Data -
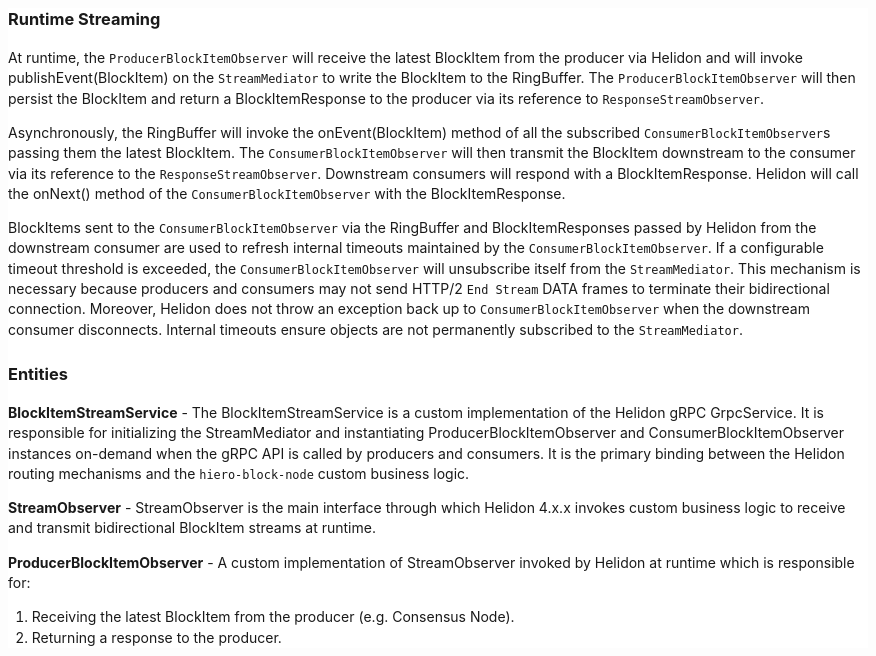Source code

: ### Runtime Streaming

At runtime, the `ProducerBlockItemObserver` will receive the latest BlockItem from the producer via Helidon and will
invoke publishEvent(BlockItem) on the `StreamMediator` to write the BlockItem to the RingBuffer. The
`ProducerBlockItemObserver` will then persist the BlockItem and return a BlockItemResponse to the producer via
its reference to `ResponseStreamObserver`.

Asynchronously, the RingBuffer will invoke the onEvent(BlockItem) method of all the subscribed
`ConsumerBlockItemObserver`s passing them the latest BlockItem. The `ConsumerBlockItemObserver` will then transmit
the BlockItem downstream to the consumer via its reference to the `ResponseStreamObserver`. Downstream consumers will
respond with a BlockItemResponse. Helidon will call the onNext() method of the `ConsumerBlockItemObserver` with the
BlockItemResponse.

BlockItems sent to the `ConsumerBlockItemObserver` via the RingBuffer and BlockItemResponses passed by Helidon from
the downstream consumer are used to refresh internal timeouts maintained by the `ConsumerBlockItemObserver`. If a
configurable timeout threshold is exceeded, the `ConsumerBlockItemObserver` will unsubscribe itself from the
`StreamMediator`. This mechanism is necessary because producers and consumers may not send HTTP/2 `End Stream` DATA
frames to terminate their bidirectional connection. Moreover, Helidon does not throw an exception back up to
`ConsumerBlockItemObserver` when the downstream consumer disconnects. Internal timeouts ensure objects are not
permanently subscribed to the `StreamMediator`.

### Entities

**BlockItemStreamService** - The BlockItemStreamService is a custom implementation of the Helidon gRPC GrpcService.
It is responsible for initializing the StreamMediator and instantiating ProducerBlockItemObserver and
ConsumerBlockItemObserver instances on-demand when the gRPC API is called by producers and consumers. It is
the primary binding between the Helidon routing mechanisms and the `hiero-block-node` custom business logic.

**StreamObserver** - StreamObserver is the main interface through which Helidon 4.x.x invokes custom business logic
to receive and transmit bidirectional BlockItem streams at runtime.

**ProducerBlockItemObserver** - A custom implementation of StreamObserver invoked by Helidon at runtime which is
responsible for:
1) Receiving the latest BlockItem from the producer (e.g. Consensus Node).
2) Returning a response to the producer.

Description of the task - Find every line in the rows above that contains the word "latest", treating uppercase and lowercase as different, and copy each of those lines.

Response to this task -
At runtime, the `ProducerBlockItemObserver` will receive the latest BlockItem from the producer via Helidon and will
`ConsumerBlockItemObserver`s passing them the latest BlockItem. The `ConsumerBlockItemObserver` will then transmit
1) Receiving the latest BlockItem from the producer (e.g. Consensus Node).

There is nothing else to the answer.